Memoir by Mark Raphael Baker, 1997
Ostensibly the story of a son’s attempt to access and narrate his parents’ fragmented Holocaust biographies, Mark Raphael Baker’s The Fiftieth Gate also subverts the convention of second-generation memoir writing. A composite of detective story, love story, tales of hiding, and vignettes of discovery, The Fiftieth Gate has themes that are synonymous with the difficulties of the narrative construction of the Holocaust as an event “at the limits”: the search for appropriate interpretive vessels sensitive to the expression of often unspeakable memories of first-generation survivors, the traumas of intergenerational transmission, and the child’s adoption of a vicarious Holocaust identity as one of many complex responses.

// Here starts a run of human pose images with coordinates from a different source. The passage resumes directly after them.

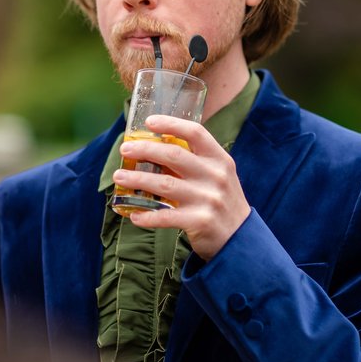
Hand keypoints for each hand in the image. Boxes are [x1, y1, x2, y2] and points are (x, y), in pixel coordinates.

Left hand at [114, 114, 250, 259]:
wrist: (241, 239)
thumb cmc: (221, 202)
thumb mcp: (217, 176)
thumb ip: (194, 162)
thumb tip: (154, 149)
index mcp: (219, 159)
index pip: (195, 133)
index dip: (171, 124)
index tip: (149, 122)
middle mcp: (215, 176)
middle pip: (174, 155)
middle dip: (145, 150)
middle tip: (124, 150)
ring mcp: (208, 199)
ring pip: (164, 184)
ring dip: (137, 179)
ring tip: (119, 177)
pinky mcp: (200, 221)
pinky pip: (166, 216)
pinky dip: (147, 216)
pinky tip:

Baker’s relentless subjection of his parents’ memories to forensic historical analysis based on empirical evidence also revisits the vocabulary of speaking the unspeakable commonly associated with the long-standing debate about the Holocaust and its preferred modes of representation.
The motivation for the story emanates from Baker’s quest to find the thread that might weave the fragmented narrative of his parents’ largely unspoken pasts in which his childhood and adolescent Jewish identity were clothed. The environments that propelled Baker to this quest festered in an urban social context of dislocation: the absurdity of his parents’ Holocaust pain muted in the suburban isolation and material complacency of his home in Melbourne: “And there was the pain of displaced identification. I invented a biography for myself and elements of my parents’ lives, characters more valorous than any protagonist found in fiction. As a child, I even gave myself a number, imagining myself as a ghetto fighter … What was I doing? I now ask myself. Was it Australia I wished to escape, its suburban dross and culture of leisure? In the absence of a Holocaust, I was compelled to create my own.”